Pour confirmer l’ajournement à deux ans de la demande de naturalisation présentée par M. B…, le ministre s’est fondé sur le motif tiré de ce que le parcours professionnel de celui-ci, apprécié dans sa globalité depuis son entrée en France, ne permettait pas de considérer qu’il avait pleinement réalisé son insertion professionnelle en l’absence de ressources suffisantes. Il ressort des pièces du dossier que le revenu fiscal de référence de M. B… s’élevait à 27 165 euros en 2019, 11 855 euros en 2018, 3 421 euros en 2017 et 3 037 euros en 2016. Si le requérant fait valoir à bon droit que les revenus qu’il a perçus au titre de l’année 2019 étaient suffisants pour subvenir à ses besoins dès lors qu’ils étaient largement supérieurs au salaire minimum de croissance, ses revenus perçus au titre des années 2016 à 2018 se situaient en-dessous de ce seuil. Dans ces conditions, et eu égard aux fortes variations, au cours des années 2016 à 2019, des revenus tirés par M. B… de son activité professionnelle exercée sous le statut d’autoentrepreneur, les ressources de ce dernier, appréciées dans leur globalité, ne présentaient pas, à la date de sa décision attaquée, un caractère suffisant pour considérer son insertion professionnelle comme pleinement réalisée.
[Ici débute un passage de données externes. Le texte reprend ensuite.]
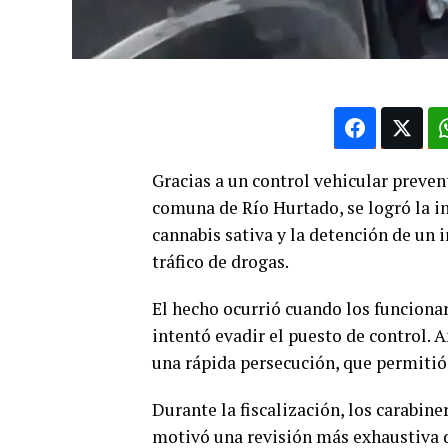
Gracias a un control vehicular preven
comuna de Río Hurtado, se logró la i
cannabis sativa y la detención de un 
tráfico de drogas.
El hecho ocurrió cuando los funciona
intentó evadir el puesto de control. A
una rápida persecución, que permitió 
Durante la fiscalización, los carabine
motivó una revisión más exhaustiva d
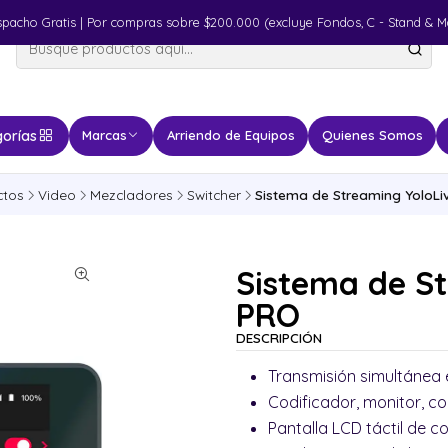
spacho Gratis | Por compras sobre $200.000 (excluye Fondos, C - Stand & M
orías
Marcas
Arriendo de Equipos
Quienes Somos
ctos
Video
Mezcladores
Switcher
Sistema de Streaming YoloLi
Sistema de St
PRO
DESCRIPCIÓN
Transmisión simultánea 
Codificador, monitor, 
Pantalla LCD táctil de co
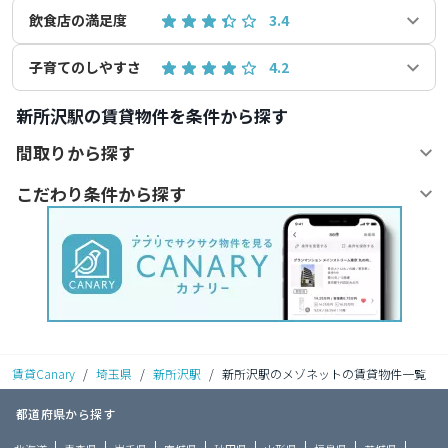
飲食店の満足度
3.4
子育てのしやすさ
4.2
新所沢駅の賃貸物件を条件から探す
間取りから探す
こだわり条件から探す
賃貸Canary
/
埼玉県
/
新所沢駅
/
新所沢駅のメゾネットの賃貸物件一覧
都道府県から探す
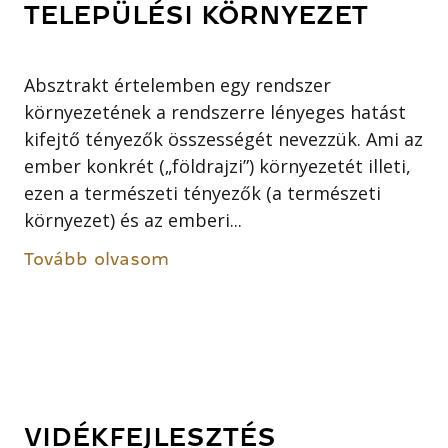
TELEPÜLÉSI KÖRNYEZET
Absztrakt értelemben egy rendszer
környezetének a rendszerre lényeges hatást
kifejtő tényezők összességét nevezzük. Ami az
ember konkrét („földrajzi”) környezetét illeti,
ezen a természeti tényezők (a természeti
környezet) és az emberi...
Tovább olvasom
VIDÉKFEJLESZTÉS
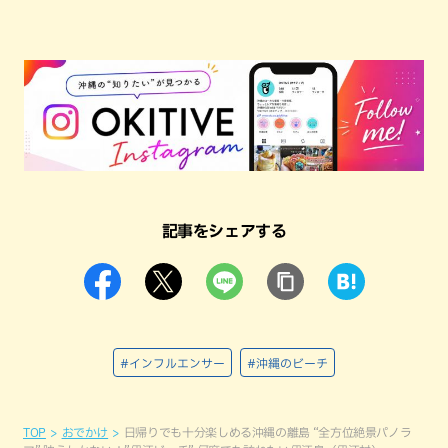
記事をシェアする
#インフルエンサー
#沖縄のビーチ
TOP
おでかけ
日帰りでも十分楽しめる沖縄の離島 “全方位絶景パノラ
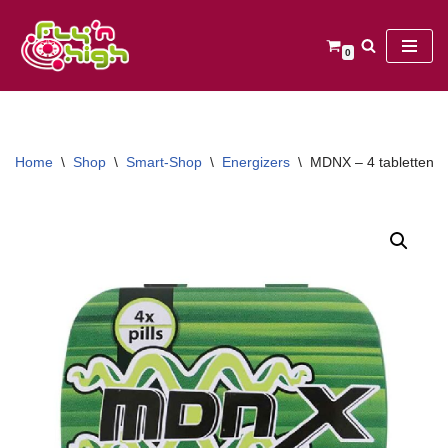
Ga
0
naar
de
inhoud
Home
\
Shop
\
Smart-Shop
\
Energizers
\
MDNX – 4 tabletten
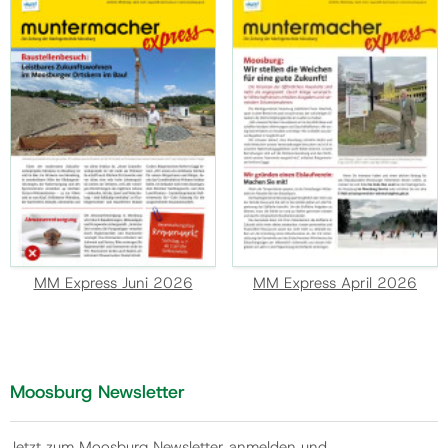
MM Express Juni 2026
MM Express April 2026
Moosburg Newsletter
Jetzt zum Moosburg Newsletter anmelden und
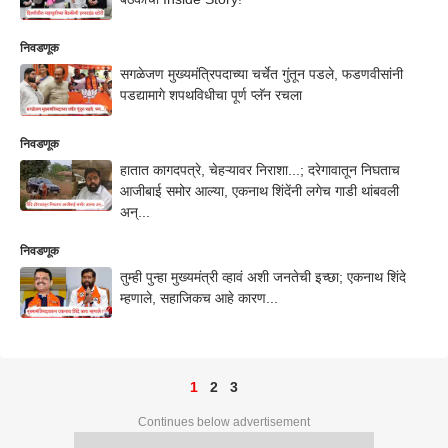
निवडणूक
सगळेजण मुख्यमंत्रिपदाच्या चर्चेत गुंतून पडले, फडणवीसांनी
पडद्यामागे शपथविधीचा पूर्ण प्लॅन रचला
निवडणूक
हातात कागदपत्रे, चेहऱ्यावर निराशा...; दरेगावातून निघताच
आजीबाई समोर आल्या, एकनाथ शिंदेंनी लगेच गाडी थांबवली
अन्...
निवडणूक
तुम्ही पुन्हा मुख्यमंत्री व्हावं अशी जनतेची इच्छा; एकनाथ शिंदे
म्हणाले, सहाजिकच आहे कारण...
1
2
3
Continues below advertisement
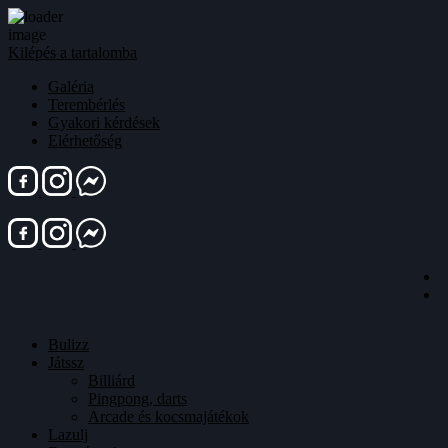
Kilépés a tartalomba
Galéria
Terembérlés
Gyakori kérdések
Elérhetőség
Bulizz
Játssz
Billiárd
Pingpong, darts
Arcade és kocsmajátékok
Lazulj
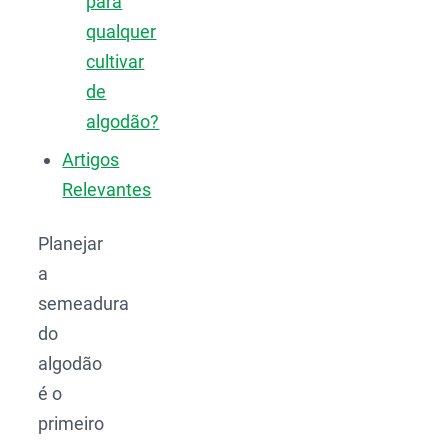
para
qualquer
cultivar
de
algodão?
Artigos
Relevantes
Planejar
a
semeadura
do
algodão
é o
primeiro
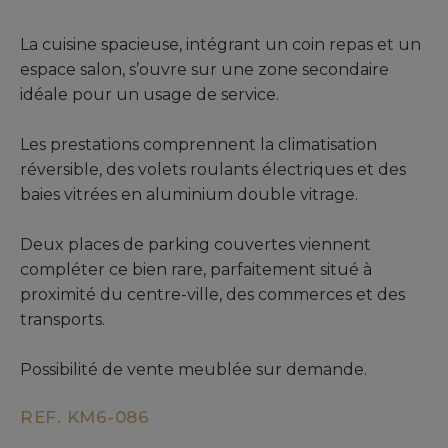
La cuisine spacieuse, intégrant un coin repas et un
espace salon, s’ouvre sur une zone secondaire
idéale pour un usage de service.
Les prestations comprennent la climatisation
réversible, des volets roulants électriques et des
baies vitrées en aluminium double vitrage.
Deux places de parking couvertes viennent
compléter ce bien rare, parfaitement situé à
proximité du centre-ville, des commerces et des
transports.
Possibilité de vente meublée sur demande.
REF. KM6-086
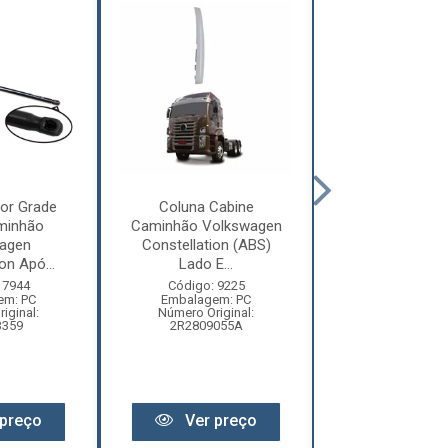
or Grade
Coluna Cabine
Defletor Co
minhão
Caminhão Volkswagen
Caminhão Vol
agen
Constellation (ABS)
Constellatio
on Apó...
Lado E...
2010 ...
 7944
Código: 9225
Código: 12
em: PC
Embalagem: PC
Embalagem:
iginal:
Número Original:
Número Origi
3359
2R2809055A
2R280955
preço
Ver preço
Ver pr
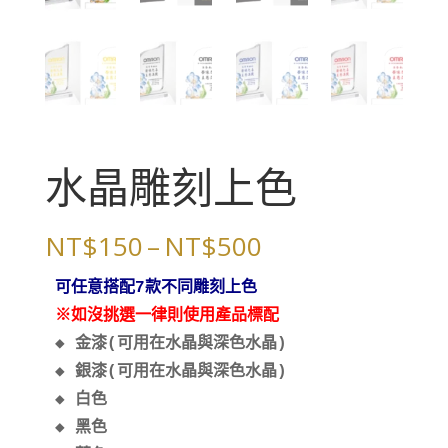
水晶雕刻上色
價
NT$
150
–
NT$
500
格
可任意搭配7款不同雕刻上色
範
※如沒挑選一律則使用產品標配
圍：
◆ 金漆(可用在水晶與深色水晶)

NT$150
◆ 銀漆(可用在水晶與深色水晶)

到
◆ 白色

NT$500
◆ 黑色
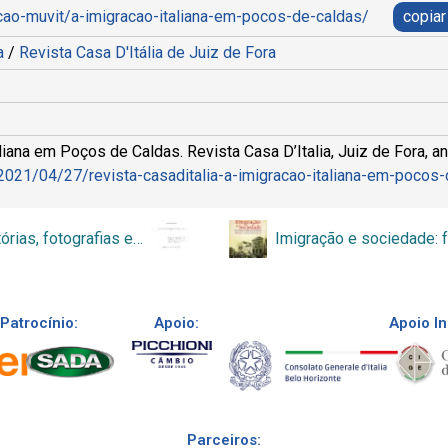
ecao-muvit/a-imigracao-italiana-em-pocos-de-caldas/
copiar
ra
/
Revista Casa D'Itália de Juiz de Fora
aliana em Poços de Caldas. Revista Casa D’Italia, Juiz de Fora, an
r/2021/04/27/revista-casaditalia-a-imigracao-italiana-em-pocos
Entre histórias, fotografias e objetos: imigração italiana e memórias de mulheres
Patrocínio:
Apoio:
Apoio In
Parceiros:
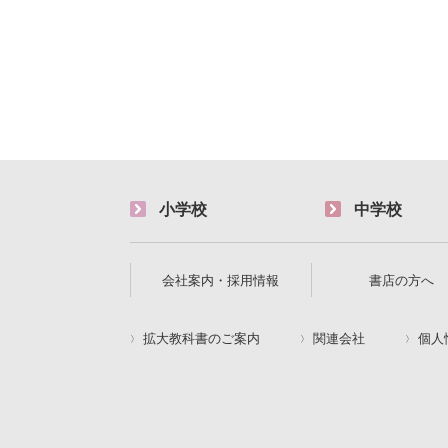
小学校
中学校
会社案内・採用情報
書店の方へ
拡大教科書のご案内
関連会社
個人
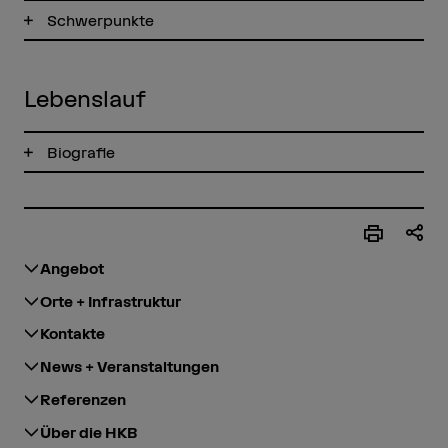
Schwerpunkte
Lebenslauf
Biografie
Angebot
Orte + Infrastruktur
Kontakte
News + Veranstaltungen
Referenzen
Über die HKB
Dès lors, le ministre a pu, sans entacher sa décision d’une erreur manifeste d’appréciation, ajourner à deux ans la demande de M. B… pour ce motif.
En dernier lieu, dès lors que la décision attaquée a été prise en opportunité, sur le fondement de l’article 48 du décret du 30 décembre 1993, la circonstance selon laquelle la demande de naturalisation présentée par M. B… remplirait les conditions de recevabilité prévues par le code civil est sans incidence sur sa légalité.
Il résulte de tout ce qui précède que les conclusions à fin d’annulation présentées par M. B… doivent être rejetées, de même que, par voie de conséquence, ses conclusions présentées à fin d’injonction.
D E C I D E :
Article 1er : La requête de M. B… est rejetée.
Article 2 : Le présent jugement sera notifié à M. A… B… et au ministre de l’intérieur et des outre-mer.
Délibéré après l’audience du 14 décembre 2023, à laquelle siégeaient :
Mme Gourmelon, présidente,
Mme Milin, première conseillère,
M. Cordrie, conseiller.
Rendu public par mise à disposition au greffe le 11 janvier 2024.
Le rapporteur,
A. CORDRIE
La présidente,
V. GOURMELONLa greffière,
F. ARLAIS
La République mande et ordonne au ministre de l’intérieur et des outre-mer en ce qui le concerne ou à tous commissaires de justice à ce requis en ce qui concerne les voies de droit commun, contre les parties privées, de pourvoir à l’exécution de la présente décision.